The criticism is surprising given this exclusive group’s method of recruitment. The WEF’s founder, Swiss economist Klaus Schwab, has not left membership of his 1,000-member club to chance. Only the heads of companies with a turnover of over $1bn are invited to join. Members pay a $10,000 fee, which gives them access to all meetings. They include many speculators.

The opening speeches in Davos in 2011 clearly outlined the problem. Delegates strongly condemned “irresponsible speculators” who, seeking only profit, destroyed food markets and increased global hunger. The issue was discussed at seminars, conferences, cocktail parties and private meetings in hotels. It seems odd that global hunger finds its most attentive audience in the fondue restaurants, bars and bistros of Davos.

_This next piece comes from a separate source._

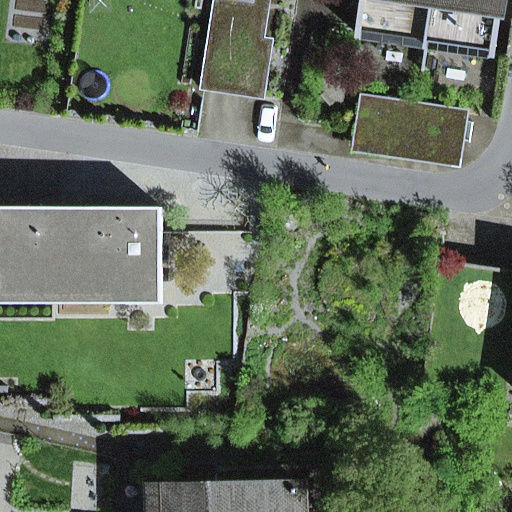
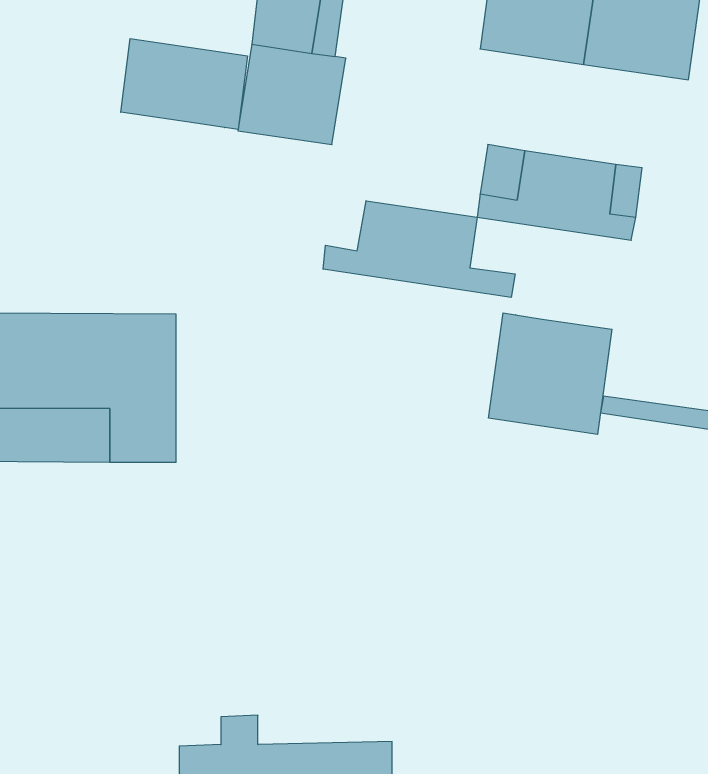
building: none -> [121,39,247,130]
building: none -> [323,201,515,297]
building: none -> [489,313,612,434]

Flassbeck came up with a radical solution to defeat the speculators, and protect agricultural raw materials from their repeated attacks: removing food from their grasp. He proposes that the UN give Unctad worldwide control over setting stock prices for agricultural raw materials. Only producers, traders and users of these materials would be able to intervene on the futures markets. Anyone who traded wheat, rice, or oil, would have to deliver the goods. It would also be advisable to impose a high minimum level of self-finance on traders. Anyone who did not make use of a traded good would be excluded from the stock exchange.

If the “Flassbeck method” were implemented, it would remove speculation from the basics of survival, and hinder the financialisation of food markets. A coalition of research and non-governmental organisations vigorously supports Flassbeck and Unctad’s proposal. But governments lack the will to implement it.